* **TASK SET**:
**A.** In the 65VT50 pricing thread, what price did highendallday get the TV for?
**B.** Write out the 65VT50 pricing thread from "Congrats amigo. That" up to and including "email to ya...".
**C.** Translate this sentence from the 65VT50 pricing thread into Spanish: "The price difference locally might not be as bad as you think."
===== EXTRACTED TEXT =====
# Best Pricing for 65VT50



## highendallday (May 11, 2012)

What is the best pricing for the VT50 anyone has found so far. I need a tv to put in my loft area. I have been quoted a price, I just want to make sure that if anybody has found a better price that I go with them. 

Thanx Guys


----------



## Jungle Jack (Jul 28, 2009)

highendallday said:


> What is the best pricing for the VT50 anyone has found so far. I need a tv to put in my loft area. I have been quoted a price, I just want to make sure that if anybody has found a better price that I go with them.
> 
> Thanx Guys


Hello,
That is a fantastic Plasma that you are considering. Given the substantial weight of the TV, you really might want to consider finding it within driving/delivery distance. As Plasmas use a Glass Screen and the weight of a 65 inch Panel, you both risk Shipping Damage and many of the Websites that offer the lowest pricing have the most expensive Shipping Costs which again will be quite high on the 65VT50. The price difference locally might not be as bad as you think. Especially if you tell them you are considering purchasing it Online.
Cheers,
JJ


----------



## highendallday (May 11, 2012)

Hey jungle jack I got the price I wanted for the VT50... this site is awesome with the wealth of information that there is available on here...


----------



## Jungle Jack (Jul 28, 2009)

highendallday said:


> Hey jungle jack I got the price I wanted for the VT50... this site is awesome with the wealth of information that there is available on here...


Congrats amigo. That really is an awesome TV. If you feel comfortable doing so, please let us know what kind of deal you got. Unlike AVS and many other Forums, we encourage our Members to share when they find huge discounts. As we do not have a Storefront, we are not trying to sell you anything which cannot be said for most other AV Forums. This is a big reason why they do not allow discussion below MSRP. And sometimes due to protecting their Sponsors, but mostly due to Storefronts.


----------



## highendallday (May 11, 2012)

I got the tv for 3399.99 from that dude I was telling you about in my email to ya...


----------



## Jungle Jack (Jul 28, 2009)

Wow. That is truly an excellent deal on a fantastic Panel. Congrats and may it bring you many years of happiness.


----------
===== EXTRACTED INFORMATION =====
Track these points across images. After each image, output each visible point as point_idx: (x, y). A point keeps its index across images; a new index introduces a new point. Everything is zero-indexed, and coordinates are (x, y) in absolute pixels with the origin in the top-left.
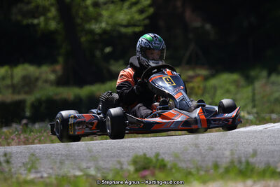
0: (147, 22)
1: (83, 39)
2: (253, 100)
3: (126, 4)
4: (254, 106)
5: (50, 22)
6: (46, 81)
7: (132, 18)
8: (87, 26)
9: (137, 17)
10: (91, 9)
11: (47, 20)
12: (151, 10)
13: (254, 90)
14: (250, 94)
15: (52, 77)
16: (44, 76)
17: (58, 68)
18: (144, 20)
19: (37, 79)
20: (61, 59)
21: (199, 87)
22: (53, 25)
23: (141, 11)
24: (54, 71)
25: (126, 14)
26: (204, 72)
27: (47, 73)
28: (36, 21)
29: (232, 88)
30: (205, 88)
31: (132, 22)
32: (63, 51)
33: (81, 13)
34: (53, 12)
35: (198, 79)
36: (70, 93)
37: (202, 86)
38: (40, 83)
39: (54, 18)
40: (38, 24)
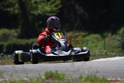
0: (58, 11)
1: (30, 18)
2: (105, 46)
3: (49, 3)
4: (105, 49)
5: (15, 10)
6: (13, 36)
7: (52, 9)
8: (32, 12)
9: (54, 9)
10: (34, 5)
11: (14, 9)
12: (61, 6)
13: (105, 42)
14: (103, 44)
15: (16, 34)
16: (12, 34)
17: (19, 30)
18: (57, 10)
19: (9, 35)
20: (20, 27)
21: (80, 40)
22: (17, 11)
23: (56, 6)
24: (17, 32)
25: (49, 7)
26: (83, 34)
27: (14, 32)
28: (9, 10)
29: (95, 41)
30: (83, 40)
31: (52, 11)
32: (21, 23)
33: (29, 7)
34: (17, 6)
35: (80, 37)
36: (23, 42)
37: (82, 40)
38: (10, 37)
39: (17, 8)
40: (10, 11)
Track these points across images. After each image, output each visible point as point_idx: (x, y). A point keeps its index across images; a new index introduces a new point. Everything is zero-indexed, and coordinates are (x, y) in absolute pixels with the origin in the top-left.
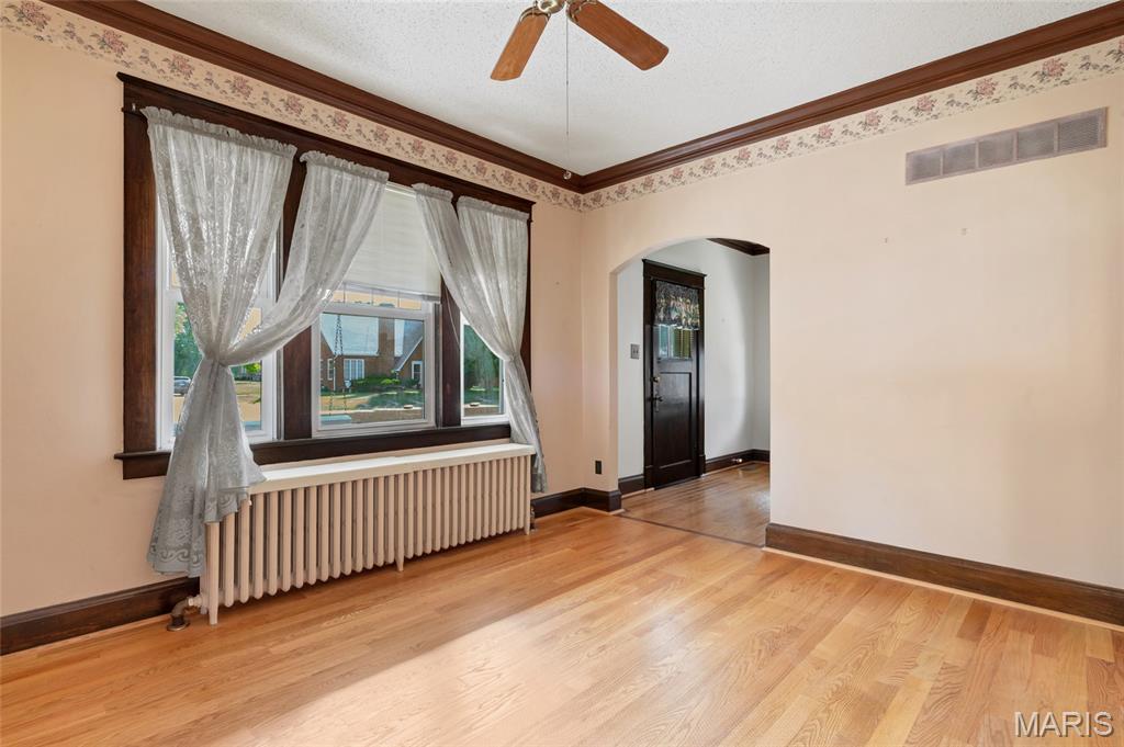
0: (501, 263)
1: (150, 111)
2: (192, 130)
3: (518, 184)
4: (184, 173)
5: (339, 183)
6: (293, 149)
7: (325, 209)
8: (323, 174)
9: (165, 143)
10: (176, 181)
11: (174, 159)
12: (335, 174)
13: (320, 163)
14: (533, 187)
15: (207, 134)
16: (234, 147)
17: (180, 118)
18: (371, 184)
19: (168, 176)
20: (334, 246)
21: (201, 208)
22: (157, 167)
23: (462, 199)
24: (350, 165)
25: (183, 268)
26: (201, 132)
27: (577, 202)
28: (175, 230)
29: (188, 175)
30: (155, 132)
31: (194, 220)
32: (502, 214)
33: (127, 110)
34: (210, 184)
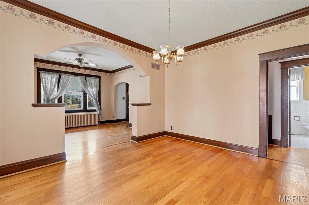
0: (94, 86)
1: (40, 71)
2: (45, 73)
3: (98, 74)
4: (44, 79)
5: (66, 77)
6: (59, 73)
7: (64, 81)
8: (63, 76)
9: (42, 75)
10: (43, 79)
11: (43, 77)
12: (65, 76)
13: (63, 75)
14: (101, 74)
15: (47, 73)
16: (51, 74)
17: (44, 72)
18: (71, 77)
19: (42, 79)
20: (65, 85)
21: (46, 82)
22: (41, 78)
23: (87, 77)
24: (67, 75)
25: (44, 90)
26: (46, 73)
27: (110, 75)
28: (43, 85)
29: (45, 79)
30: (41, 74)
31: (45, 84)
32: (94, 78)
33: (37, 71)
34: (47, 79)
=====
* **RESPONSES IN ORDER**:
**A.** 3399.99

**B.**
Congrats amigo. That really is an awesome TV. If you feel comfortable doing so, please let us know what kind of deal you got. Unlike AVS and many other Forums, we encourage our Members to share when they find huge discounts. As we do not have a Storefront, we are not trying to sell you anything which cannot be said for most other AV Forums. This is a big reason why they do not allow discussion below MSRP. And sometimes due to protecting their Sponsors, but mostly due to Storefronts.


----------



## highendallday (May 11, 2012)

I got the tv for 3399.99 from that dude I was telling you about in my email to ya...

**C.** Puede que la diferencia de precio a nivel local no sea tan mala como piensas.